Coconuts get sweeter
MANILA, Philippines - In the business community, Harry Liu is known as a veteran stockbroker, a respected stock market executive regularly sought by business reporters, and a former chairman of the Philippine Stock Exchange.
But for over a year, Liu has been in a business where you won’t expect to find a seasoned stockbroker. His lesser known company, Los Ricos Compania Corporation (the other being Summit Securities Inc.), manufactures what Liu calls “coco sugar”, under the brand name Coco Natura.
It tastes almost like sugar, looks like brown sugar, but it’s not sugar. It comes from the sap of coconut trees, the same source of coconut vinegar and coconut wine, locally known as tuba.
What is amazing about Coco Natura is that it’s not a technological discovery that came from a laboratory. Farmers in Cagayan de Oro have been making coco sugar for years but only for their own consumption. They had no idea about its business potential.
Liu’s business partner, Mark Peralta, discovered it and contacted Liu’s son, Gerard, who had then just left his job as a vice president in Bank of America. He returned to Manila after spending a decade because he wanted to do something for the motherland. It was a trait that he inherited from his father, Harry, who has been in the local stock market in the 1960s.
“Many of my relatives live abroad but I chose to stay,” says the elder Liu, who has been in the stock market business since the 1960s, when trading was done with a huge blackboard, chalk, erasers and barkers.
When Gerard came back, just before the recession in the United States hit, the elder Liu encouraged his son to do something for the country.
When Gerard and Peralta discovered coco sugar’s low glycemic index – its sweetness level – to be at 35 (sugar is at 50), they knew that they have found an all-natural sweet alternative to artificial sweeteners for diabetics. All that was needed was to raise the product’s quality by building a factory and package it according to world-class standards. Gerard, who would become the general manager of Los Ricos, approached his father for financial backing.
Harry Liu is his product’s number one customer not because he wants to. He needs to because he is diabetic. “Ever since I was diagnosed with diabetes, I’ve been using artificial sweeteners.” But he later became concerned about long-term toxicity, and he didn’t like the aftertaste.
Then came coco sugar. For Liu and millions of other diabetics, coco sugar is more than a just a sweet alternative – it is a sweet taste of freedom that non-diabetics take for granted, such as the everyday pleasure of drinking coffee or eating cookies. Liu now enjoys cakes and pastries made by his wife, who is an accomplished baker.
“Why go for artificial sweeteners when you can have something that’s all natural,” he says. Liu brings packets of Coco Natura wherever he goes.
For the past years, diabetics have relied on artificial sweeteners until information about aspertame’s toxicity became known. There is also that aftertaste. Coco Natura has a hint of coconut but has no aftertaste, a plus for diabetics.
Nearly five percent of Filipinos have diabetes but the actual figure may be double, according to Gerard Liu, citing official figures. An estimated five percent of the population may be unaware that they have diabetes or that they are future diabetics.

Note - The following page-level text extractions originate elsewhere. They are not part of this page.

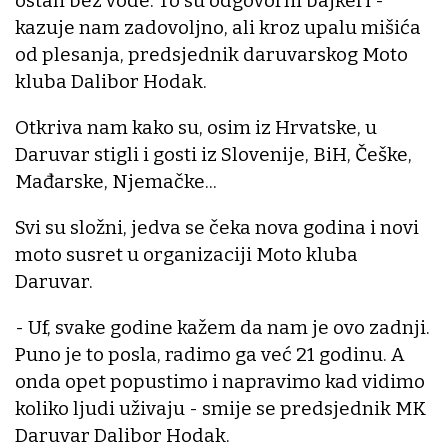
ostali bez vode. To su odgovorni bajkeri -
kazuje nam zadovoljno, ali kroz upalu mišića
od plesanja, predsjednik daruvarskog Moto
kluba Dalibor Hodak.
Otkriva nam kako su, osim iz Hrvatske, u
Daruvar stigli i gosti iz Slovenije, BiH, Češke,
Mađarske, Njemačke...
Svi su složni, jedva se čeka nova godina i novi
moto susret u organizaciji Moto kluba
Daruvar.
- Uf, svake godine kažem da nam je ovo zadnji.
Puno je to posla, radimo ga već 21 godinu. A
onda opet popustimo i napravimo kad vidimo
koliko ljudi uživaju - smije se predsjednik MK
Daruvar Dalibor Hodak.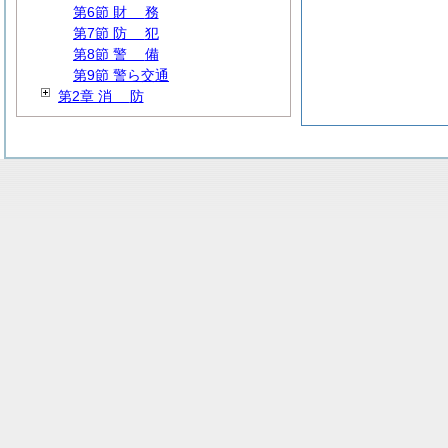
第6節
財
務
第7節
防
犯
第8節
警
備
第9節 警ら交通
第2章
消
防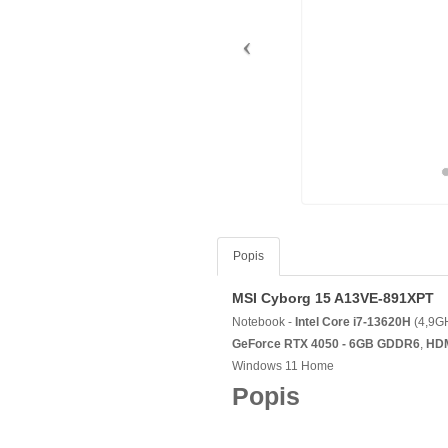
Popis
MSI Cyborg 15 A13VE-891XPT
Notebook -
Intel Core i7-13620H
(4,9G
GeForce RTX 4050 - 6GB GDDR6
,
HD
Windows 11 Home
Popis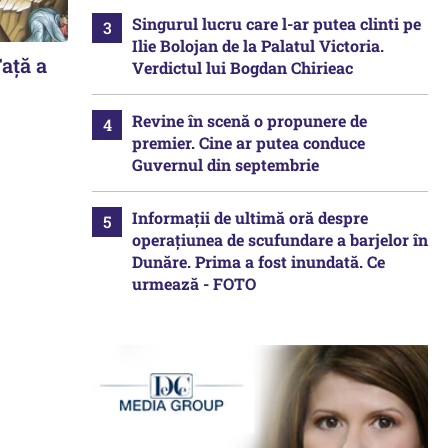
Singurul lucru care l-ar putea clinti pe
Ilie Bolojan de la Palatul Victoria.
ață a
Verdictul lui Bogdan Chirieac
Revine în scenă o propunere de
premier. Cine ar putea conduce
Guvernul din septembrie
Informații de ultimă oră despre
operațiunea de scufundare a barjelor în
Dunăre. Prima a fost inundată. Ce
urmează - FOTO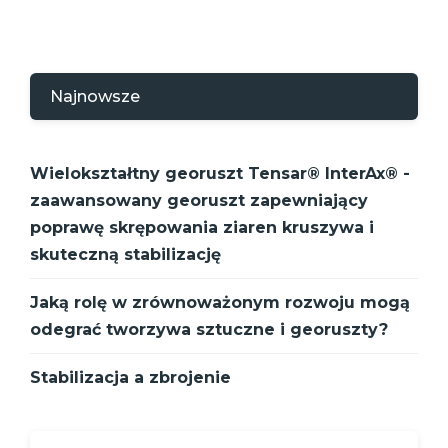
Najnowsze
Wielokształtny georuszt Tensar® InterAx® -
zaawansowany georuszt zapewniający
poprawę skrępowania ziaren kruszywa i
skuteczną stabilizację
Jaką rolę w zrównoważonym rozwoju mogą
odegrać tworzywa sztuczne i georuszty?
Stabilizacja a zbrojenie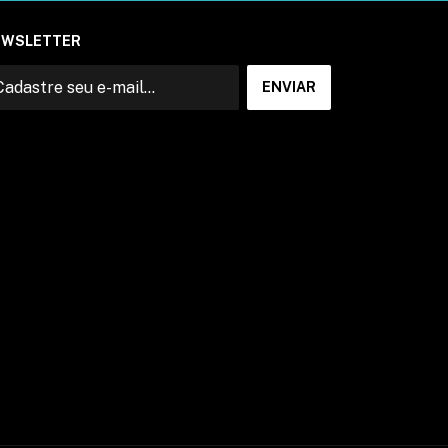
EWSLETTER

For health buffs, coco sugar is a healthy alternative to real sugar. For one, there is that chemical process used to refine sugar. Two, too much sugar is bad for you and is a major contributor to obesity.

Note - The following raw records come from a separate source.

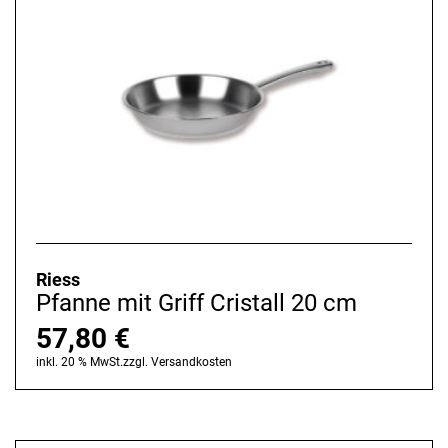
Riess
Pfanne mit Griff Cristall 20 cm
57,80
€
inkl. 20 % MwSt.
zzgl.
Versandkosten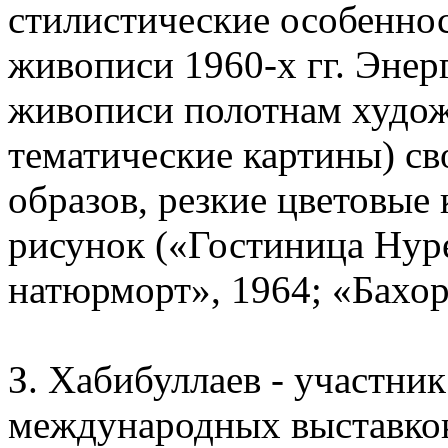
стилистические особенно
живописи 1960-х гг. Эне
живописи полотнам худож
тематические картины) с
образов, резкие цветовые
рисунок («Гостиница Нур
натюрморт», 1964; «Бахор
З. Хабибуллаев - участни
международных выставкок 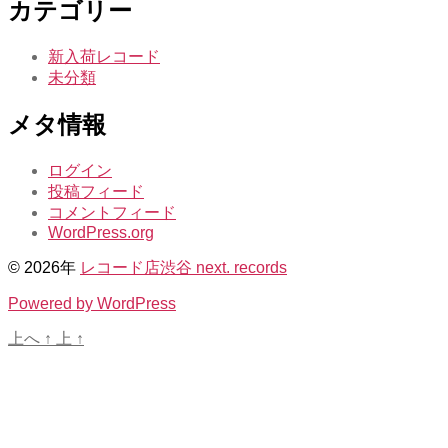
カテゴリー
カ
イ
ブ
新入荷レコード
未分類
メタ情報
ログイン
投稿フィード
コメントフィード
WordPress.org
© 2026年
レコード店渋谷 next. records
Powered by WordPress
上へ
↑
上
↑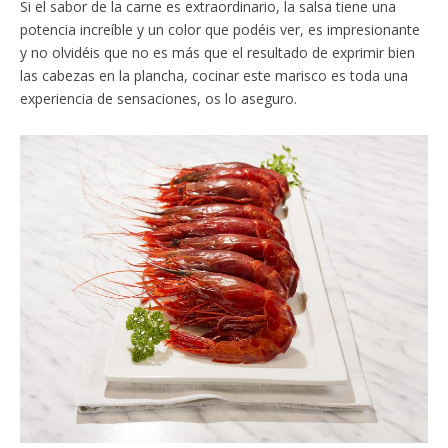
Si el sabor de la carne es extraordinario, la salsa tiene una
potencia increíble y un color que podéis ver, es impresionante
y no olvidéis que no es más que el resultado de exprimir bien
las cabezas en la plancha, cocinar este marisco es toda una
experiencia de sensaciones, os lo aseguro.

What also makes Harry and Gerard Liu excited like about Coco Natura is that it’s a product that can boost the domestic economy and put the Philippines on the world map. Los Ricos (www.coconaturasugar.com) currently ships Coco Natura to Japan, the United States, Canada and Italy. Coco Natura comes in 250-gram boxes containing 50 sachets for people on the go, and in bags of 250 and 1000 grams.
Here in the Philippines, Coco Natura is in major supermarkets. However, Filipinos haven’t yet acquired a taste for coco sugar because health awareness is relatively low compared to that in other countries. But more and more Filipinos have been becoming health conscious, says Harry and Gerard Liu.
Betting on the market, they say that once the local demand picks up, they can bring down the cost production and, eventually, Coco Natura’s price tag. “Right now, we just have to create awareness that there is a natural and healthy alternative to artificial sweeteners,” says Gerard. “The other good thing here is that it’s made in the Philippines.”
For the Lius, it’s nothing but sweet joy – and about using your coconut.